Un climat d’incertitude prévaut

Les bons du Trésor américain ont cédé du terrain, tandis que le pétrole brut s’est renchérit. Ce mouvement traduit la montée du doute chez les opérateurs de marché quant à la conclusion d’un accord entre les deux pays. L’hypothèse d’une levée des sanctions américaines sur le pétrole iranien, qui aurait accru l’offre mondiale et pesé sur les prix, semble s’éloigner.

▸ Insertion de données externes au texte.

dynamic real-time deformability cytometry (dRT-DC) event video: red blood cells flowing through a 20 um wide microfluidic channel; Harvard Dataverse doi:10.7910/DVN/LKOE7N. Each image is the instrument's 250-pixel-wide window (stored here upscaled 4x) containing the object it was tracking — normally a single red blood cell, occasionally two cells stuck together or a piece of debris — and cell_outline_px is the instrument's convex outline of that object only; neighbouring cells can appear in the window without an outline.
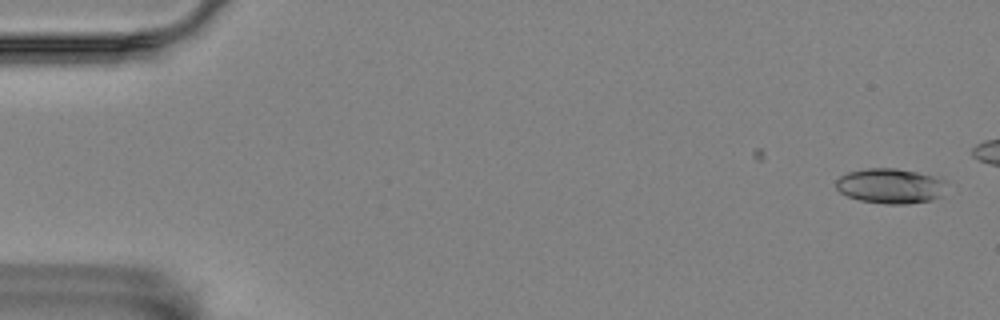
{"species": "Egyptian fruit bat (a non-hibernating species)", "species_latin": "Rousettus aegyptiacus", "temperature_condition": "room temperature", "stored_images_in_passage": 2, "camera_frame_rate_fps": 3000, "um_per_image_px": 0.085, "animal": {"sex": "female"}, "frame": {"image": 1, "passage_image": 2, "time_ms": 0.333, "image_size_px": [1000, 320], "cell_outline_px": [[944, 180], [940, 196], [932, 200], [908, 204], [884, 204], [860, 200], [848, 196], [840, 192], [836, 188], [836, 180], [840, 176], [848, 172], [868, 168], [896, 168], [916, 172], [932, 176]], "centroid_in_image_um": [75.62, 15.81], "position_along_channel_um": 9.4, "area_um2": 22.31}}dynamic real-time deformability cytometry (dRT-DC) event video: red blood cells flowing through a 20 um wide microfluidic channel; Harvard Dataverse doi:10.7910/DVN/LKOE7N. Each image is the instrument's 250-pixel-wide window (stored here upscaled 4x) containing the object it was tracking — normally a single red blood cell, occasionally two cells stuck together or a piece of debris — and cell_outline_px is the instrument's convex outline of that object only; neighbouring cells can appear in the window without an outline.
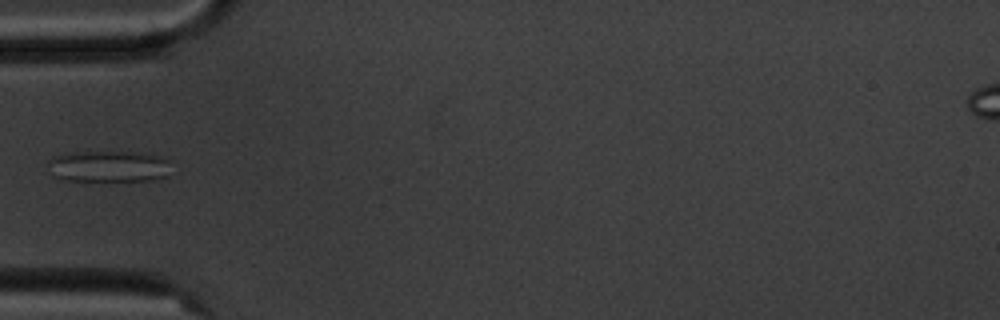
{"species": "common noctule bat (a hibernating species)", "species_latin": "Nyctalus noctula", "temperature_condition": "cold", "stored_images_in_passage": 10, "camera_frame_rate_fps": 3000, "um_per_image_px": 0.085, "animal": {"sex": "male", "body_mass_g": 20.1, "forearm_length_mm": 53.5}, "frame": {"image": 1, "passage_image": 5, "time_ms": 5.667, "image_size_px": [1000, 320], "cell_outline_px": [[168, 176], [156, 180], [68, 180], [52, 176], [44, 164], [52, 156], [68, 152], [132, 152], [160, 156], [168, 160]], "centroid_in_image_um": [9.14, 14.13], "position_along_channel_um": 75.9, "area_um2": 22.66}}
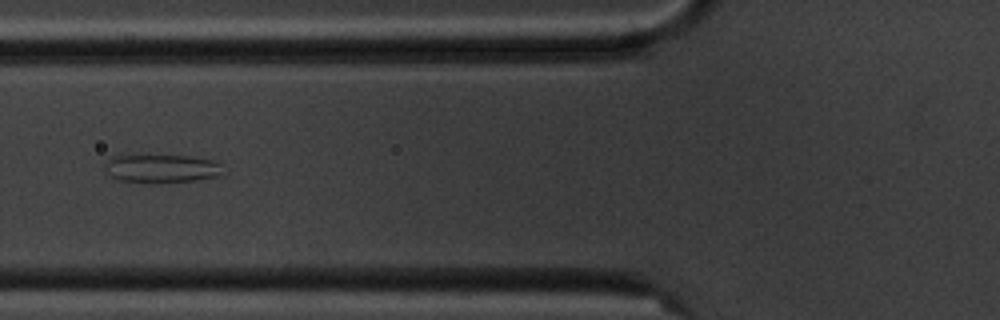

Retour sur la phase d’optimisme

Fin mai, des signaux positifs dans les discussions américano-iraniennes avaient au contraire fait grimper les obligations et chuter le pétrole. Les investisseurs anticipaient alors un allègement des tensions géopolitiques et un retour du brut iranien sur le marché, ce qui avait tiré les rendements obligataires vers le bas (les prix des bons montant) et les cours pétroliers vers le bas. Cette configuration reflétait un appétit pour les actifs refuges et une attente de baisse de l’inflation énergétique.

Les raisons du revirement

Plusieurs éléments ont nourri le pessimisme. Les négociations, pourtant entamées dans un climat constructif, auraient buté sur des divergences persistantes, notamment sur le calendrier de levée des sanctions et les engagements nucléaires de Téhéran. Aucune annonce officielle n’est venue rassurer les marchés, et les déclarations des responsables, des deux côtés, se sont faites plus prudentes. Les investisseurs, qui avaient intégré un scénario de succès rapide, sont désormais contraints de revoir leurs hypothèses.

Réactions des marchés

Les rendements des emprunts d’État américains à dix ans ont augmenté, signe que les prix des obligations chutent. Parallèlement, le baril de pétrole brut a regagné plusieurs dollars, effaçant une partie des baisses enregistrées plus tôt dans le mois. Les analystes soulignent que la volatilité reste élevée, chaque information en provenance des pourparlers provoquant des mouvements brusques.

Implications économiques

Un échec des discussions maintiendrait la pression sur les prix de l’énergie, avec des conséquences sur l’inflation et les anticipations de politique monétaire. Pour les bons du Trésor, cela pourrait signifier un environnement moins favorable, la prime de risque géopolitique revenant au premier plan. À l’inverse, une relance des négociations inverserait à nouveau la tendance. Les investisseurs surveillent de près les prochaines étapes diplomatiques.

En attendant, le climat d’incertitude prédomine. Les marchés oscillent entre craintes et espoirs, reflétant une situation géopolitique encore loin d’être stabilisée.